Code breaks when old packages are unpublished or repositories deleted. Push once and fetch forever solves this.

Also Centralized solutions are providing open source collaboration tools for free, storage for free, because of their revenue from enterprise customers.

What happens when they decide to shut down? or change their policies? or just comply with wrongful takedown notices?

3 comments

Would IPFS or DAT not suffice there? How is 'another permanent storage, that is a piece of a larger project, better than one that has the sole purpose and focus?
The challenge with IPFS and DAT is that you have no guarantees around the data reliability. The DHT style of p2p sharing pretty much only works for popular content. Incentivized storage networks can onboard any type of data and guarantee high uptime.

It's also been my experience that IPFS has significant performance issues. If you use a professional gateway like ipfs.io or cloudflare it runs at good speeds but as soon as you switch to being fully peer-to-peer it's almost unusable.

I don't have much experience with DAT, it may not have the same performance issues.

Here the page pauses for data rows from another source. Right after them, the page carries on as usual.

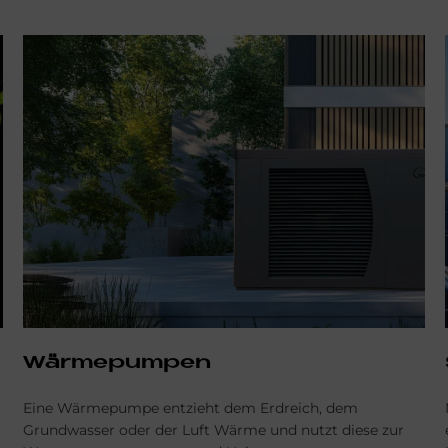
Wärmepumpen
Eine Wärmepumpe entzieht dem Erdreich, dem
Grundwasser oder der Luft Wärme und nutzt diese zur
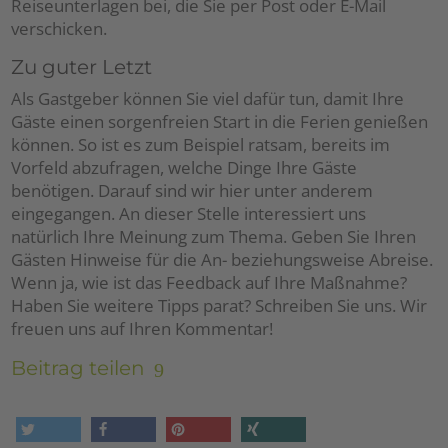
Reiseunterlagen bei, die Sie per Post oder E-Mail
verschicken.
Zu guter Letzt
Als Gastgeber können Sie viel dafür tun, damit Ihre
Gäste einen sorgenfreien Start in die Ferien genießen
können. So ist es zum Beispiel ratsam, bereits im
Vorfeld abzufragen, welche Dinge Ihre Gäste
benötigen. Darauf sind wir hier unter anderem
eingegangen. An dieser Stelle interessiert uns
natürlich Ihre Meinung zum Thema. Geben Sie Ihren
Gästen Hinweise für die An- beziehungsweise Abreise.
Wenn ja, wie ist das Feedback auf Ihre Maßnahme?
Haben Sie weitere Tipps parat? Schreiben Sie uns. Wir
freuen uns auf Ihren Kommentar!
Beitrag teilen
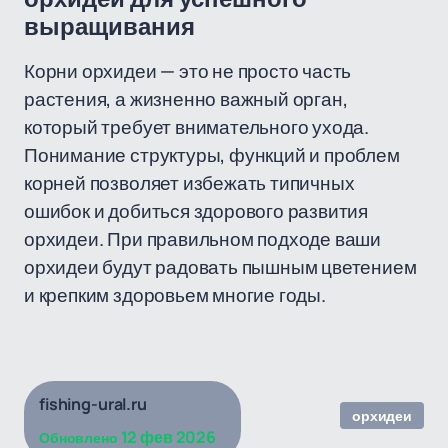
выращивания
Корни орхидеи — это не просто часть
растения, а жизненно важный орган,
который требует внимательного ухода.
Понимание структуры, функций и проблем
корней позволяет избежать типичных
ошибок и добиться здорового развития
орхидеи. При правильном подходе ваши
орхидеи будут радовать пышным цветением
и крепким здоровьем многие годы.
fishing-ural.ru
орхидеи
12 фев 2026
Обновлено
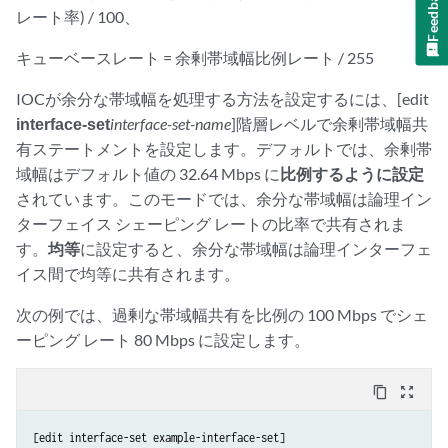
Feedback
レート率) / 100、
キューベースレート = 余剰帯域幅比例レート / 255
IOCが余分な帯域幅を処理する方法を設定するには、[edit
interface-set
interface-set-name
]階層レベルで余剰帯域幅共
有ステートメントを設定します。デフォルトでは、余剰帯
域幅はデフォルト値の 32.64 Mbps に
比例するように設定
されています。このモードでは、余分な帯域幅は論理イン
ターフェイス シェーピング レートの比率で共有されま
す。
均等
に設定すると、余分な帯域幅は論理インターフェ
イス間で均等に共有されます。
次の例では、過剰な帯域幅共有を比例の 100 Mbps でシェ
ーピング レート 80 Mbps に設定します。
content_copy
zoom_out_map
[edit interface-set example-interface-set]
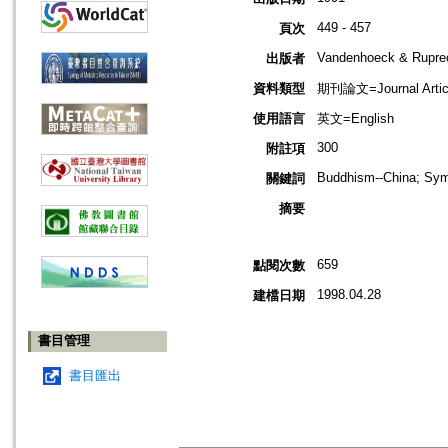
449 - 457
頁次
Vandenhoeck & Ruprec
出版者
資料類型
期刊論文=Journal Artic
使用語言
英文=English
300
附註項
Buddhism--China; Symb
關鍵詞
摘要
659
點閱次數
1998.04.28
建檔日期
書目管理
書目匯出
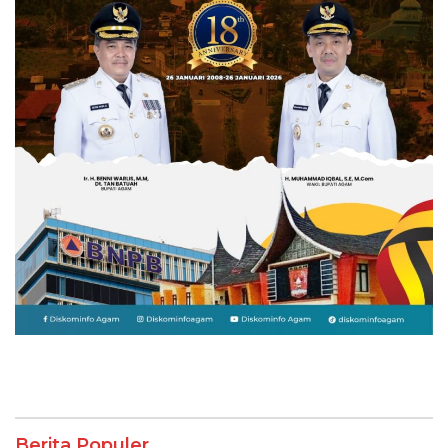
Berita Populer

disclaimer: I work on an incentivized storage network called Skynet

Those are but some of the problems that IPFS, Dat (or Storj and probably Skynet too) do, or will face.

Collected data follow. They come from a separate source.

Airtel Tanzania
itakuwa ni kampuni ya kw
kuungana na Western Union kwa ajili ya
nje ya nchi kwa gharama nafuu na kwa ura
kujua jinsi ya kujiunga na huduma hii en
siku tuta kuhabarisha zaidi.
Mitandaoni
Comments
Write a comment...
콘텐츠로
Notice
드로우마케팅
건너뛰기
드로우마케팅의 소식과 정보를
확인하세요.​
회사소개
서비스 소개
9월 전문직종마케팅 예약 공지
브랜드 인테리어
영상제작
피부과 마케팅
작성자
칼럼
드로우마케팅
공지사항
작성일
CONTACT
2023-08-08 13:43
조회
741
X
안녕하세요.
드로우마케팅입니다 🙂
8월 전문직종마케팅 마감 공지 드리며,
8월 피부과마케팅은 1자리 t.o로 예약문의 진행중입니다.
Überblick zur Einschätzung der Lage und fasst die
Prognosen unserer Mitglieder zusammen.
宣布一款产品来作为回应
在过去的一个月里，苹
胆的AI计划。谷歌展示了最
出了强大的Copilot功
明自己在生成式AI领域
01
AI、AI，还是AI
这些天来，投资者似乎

That doesn't make "rolling your own" any more reliable, performant, etc. So the question becomes even more apt: why will "building your own decentralised storage as requirement of a much larger project" work. If even the focused, dedicated "decentralised storage projects" cannot solve some problems?

With git it's rare for a project that's actually in use to go completely memory-holed, every contributor effectively having a local copy of the resource.

Using git (generally github) repositories for dependency management is, IMO, a hack and so it's not surprising that it often breaks. I like the way buildroot handles it (I'm sure they're not the only ones, but that's the one project I'm most familiar with):

- The buildroot buildbot fetches third party packages dependencies and archive them.

- When you build your buildroot image locally, it attempts to fetch from the third party directly. If the file doesn't exist anymore, it falls back onto the buildroot cache instead.

You could also easily add your own caching layer in there if you wanted too. I think that's distributed computing at its best: simple and robust, with a clear and easily understandable architecture. No blockchain-based proof-of-stake distributed storage, just a series of wget. And of course since everything is authenticated with a strong hash it's always perfectly safe.

Buy hard drives, do frequent backups, store redundant backups remotely, use RAID. At the end of the day someone must pay for the hard drives and they could just stop paying for it one day. There is no such thing as permanent and free.